Mark T Williams isn't shy when mentioning his "steed" – the unassuming white bicycle parked in front of the Noodle Street cafe in Boston, Massachusetts, shining in the sun near some melting remnants of the winter's snow.
He diverts attention to it: wanting me to know that it's a choice model; that it would be complemented should the right person stop eating their pad thai, look through the smudgy window above our corner table and notice it. He goes on about it, telling me it's just one of his bikes, that the others are built for snow, for harsh conditions.
If it's his way of directing questions away from himself, it isn't exactly effective. You can surmise a lot about a person, particularly a capital markets professor, from the temperatures they're willing to suffer as they bike through traffic-laden streets.
As soon as this question arises, though, a waitress arrives and Williams is suggesting the pineapple fried rice, donning an impish grin. It would be the first thing you'd notice about him, this air of general amusement, if he's wasn't wearing a full lycra biking outfit, complete with the biking shoes. Distracted, I order the fried rice.

- RECORDS SUPPLIED -
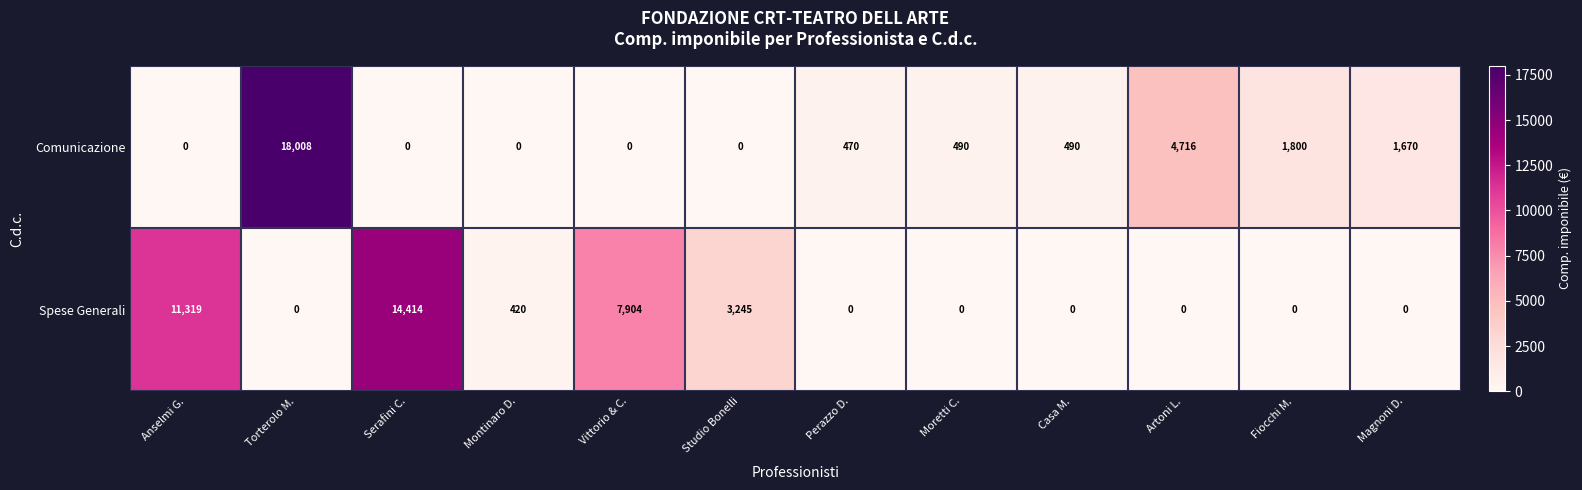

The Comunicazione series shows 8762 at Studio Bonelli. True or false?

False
==
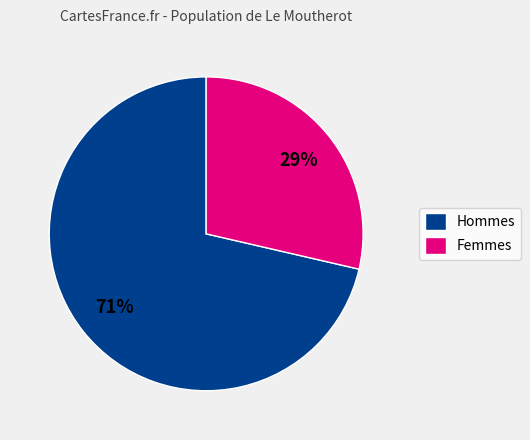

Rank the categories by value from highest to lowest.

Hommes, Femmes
==
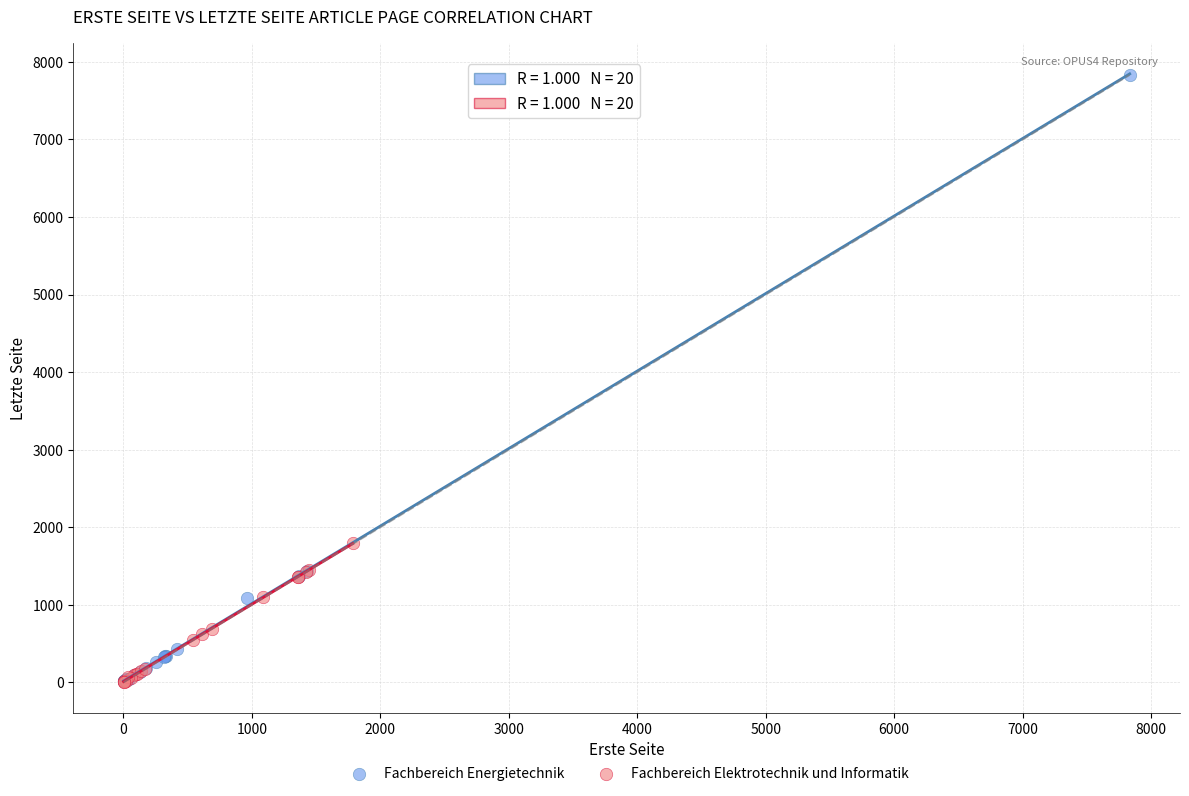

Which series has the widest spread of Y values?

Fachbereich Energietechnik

- EXERCISE -
Write the next part of the profile of Mark T Williams, starting after its final sentence. The entries stand on their own and are not part of the profile of Mark T Williams.

- EXERCISE ANSWER -
In hindsight, I shouldn't have been surprised by Williams' physical presence. The Boston University faculty member and published author is known for invoking strong reactions. He is, after all, the bane of bitcoin message boards, the reigning king of bitcoin bad-mouthing, the most boastful of all of bitcoin's blustering haters.
For the uninitiated, Williams rose to prominence around the time of the New York Department of Financial Services hearings on virtual currencies in January. He was a late addition, not even on the original schedule.
If his attendance didn't turn heads, his statements did, when he notably claimed bitcoin to be tremendously overvalued, and predicted it would crash to the single digits in value this year.
The backlash was swift, and TV networks and news outlets ate it up, rushing his comments to print.
It's clear what Williams adds to the conversation: he's the one needling the balloon. What's less clear is what's in this for Williams, what does he get out of playing with the needle?
Pete Rizzo: So, I think we were on the subject of you being a hater ...
Mark T Williams: In general, I think it's easiest to put people in boxes, saying someone's pro and someone's con, or someone's a hater and someone's not.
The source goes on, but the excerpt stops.